As part of the reforms, government had put in place a regulator who was supposed to be independent. But when the regulator increased the cost of electricity, Ugandans had demonstrated on the streets. Government had responded by suspending the increase and thereby demonstrating the impotence (as opposed to the independence) of the regulator. Reducing commercial losses would require the company to police illegal connections but that would ruin its relations with the communities in which it operated. And it would require government to pay its bills, yet there was no way to force government to pay if it defaulted.

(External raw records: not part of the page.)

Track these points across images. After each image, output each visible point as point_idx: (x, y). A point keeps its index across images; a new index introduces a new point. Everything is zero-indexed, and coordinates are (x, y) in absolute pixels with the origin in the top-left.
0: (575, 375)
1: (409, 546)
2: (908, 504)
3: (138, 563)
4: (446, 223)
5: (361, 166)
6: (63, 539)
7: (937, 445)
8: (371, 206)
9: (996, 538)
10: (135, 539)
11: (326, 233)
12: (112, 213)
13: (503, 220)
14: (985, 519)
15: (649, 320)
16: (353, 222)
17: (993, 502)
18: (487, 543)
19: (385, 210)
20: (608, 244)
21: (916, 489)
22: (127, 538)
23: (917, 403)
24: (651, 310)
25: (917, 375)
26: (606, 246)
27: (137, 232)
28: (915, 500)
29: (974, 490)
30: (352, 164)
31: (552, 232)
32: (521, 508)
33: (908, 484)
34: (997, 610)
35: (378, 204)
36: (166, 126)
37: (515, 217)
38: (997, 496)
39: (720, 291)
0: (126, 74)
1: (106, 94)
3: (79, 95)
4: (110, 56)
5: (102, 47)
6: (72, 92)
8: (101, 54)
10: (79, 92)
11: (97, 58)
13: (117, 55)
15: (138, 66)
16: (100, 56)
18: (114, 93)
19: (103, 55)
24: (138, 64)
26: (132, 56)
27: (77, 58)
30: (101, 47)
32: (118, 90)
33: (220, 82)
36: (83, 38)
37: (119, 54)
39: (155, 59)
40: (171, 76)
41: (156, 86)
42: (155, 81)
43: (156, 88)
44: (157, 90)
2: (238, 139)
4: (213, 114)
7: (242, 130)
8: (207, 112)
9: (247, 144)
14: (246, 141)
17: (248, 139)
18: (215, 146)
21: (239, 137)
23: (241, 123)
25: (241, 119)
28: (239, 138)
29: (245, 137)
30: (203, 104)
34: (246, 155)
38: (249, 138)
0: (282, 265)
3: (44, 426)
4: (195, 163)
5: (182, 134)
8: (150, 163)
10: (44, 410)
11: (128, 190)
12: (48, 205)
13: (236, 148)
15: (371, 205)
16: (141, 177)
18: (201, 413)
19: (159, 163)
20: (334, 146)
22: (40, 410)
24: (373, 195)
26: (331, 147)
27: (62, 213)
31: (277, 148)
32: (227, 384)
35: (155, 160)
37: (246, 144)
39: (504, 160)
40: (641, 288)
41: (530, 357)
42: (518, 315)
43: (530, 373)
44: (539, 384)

Government was stunned. Our distribution network was not viable as a business. It sent a delegation to London to literally beg CDC to come to its rescue. CDC was skeptical and insisted it would come and invest only $5m (non-refundable) for three years and begin reforming the management of the system.

If government demonstrated its commitment to its own reforms CDC would extend the concession to seven years. The World Bank offered money on an escrow so that if government did not pay its bills, CDC would pay itself. But CDC was not convinced and to share the risk invited Eskom of South Africa as a partner. Umeme was born.

Because of these risks and Uganda’s national risk profile, Umeme negotiated a rate of return of 20% on its dollar investments. In the first five years, government violated many of the terms of the agreement. I will not go into the details but Umeme did not leave. Slowly it built a robust business on our distribution network. When it decided to list on the stock exchange in 2012 and 2017, investors flocked to Uganda to get a piece of the Umeme pie. A business that companies were not willing to take for free in 2001 was now attracting vast sums of investor money. Some of the world’s leading equity funds with over $1.6 trillion worth of investible cash were kneeling to buy its shares. It was oversubscribed by 63%.

Because of this public listing, today 36% of Umeme is owned by Ugandans, of whom 23% are workers saving with NSSF. Given the president’s interest in East African integration, it is important to also add that 55% of Umeme is owned by East Africans. Therefore, a significant share of the high returns to Umeme actually go to the people of Uganda and their cousins in East Africa. This is not to say that the Umeme concession did not have weaknesses. However most of these were a result of the weak negotiating position Uganda occupied at the time, not a result of incompetence or corrupt intent as the president and some Ugandan elites claim.

Under the first concession agreement, Umeme was supposed to have reduced electricity losses from 38 percent to 28 percent in the first seven years of the concession. They reduced them to 24 percent. They were supposed to have invested US$65 million in the first seven years; they invested $130  million. They were supposed to make 60,000 new connections in the first seven years; they made 220,000 connections. They were supposed to increase collection of revenue from 75 percent to 95 percent; they reached 98 percent. It is on this basis that the concession was renewed.

As I write this article in May 2021, total losses have fallen to 17.5% compared to Kenya 23% up from 17% seven years ago, Tanzania above 30%. They have invested $700 million in the network, increased connections from 250,000 to 1.5 million, revenue collections are 99.9%, with total revenues of Shs1.7 trillion, with their assets now at Shs2.6 billion. And it employs 1,600 direct employees and 900 contractors. Now they have more than 14,000 transformers, 44,000 km of lines. And the company relies on local staff – with only five expatriates out of over 2,000 employees.

In a 2015 World Bank review of the electricity sector in Africa, it was found that only Uganda’s tariff covers the costs of capital investment and operation expenses and makes a profit. The second country was Seychelles which was breaking even. Across the entire continent all other nations of Africa make losses and have to subsidise their power to citizens and businesses. At the heart of Uganda’s success in the electricity market has been Umeme. It is, therefore, saddening that the president continues to listen to people who do not understand how far he has succeeded in reforming Uganda’s electricity sector, making it a star and an example in the whole of Africa.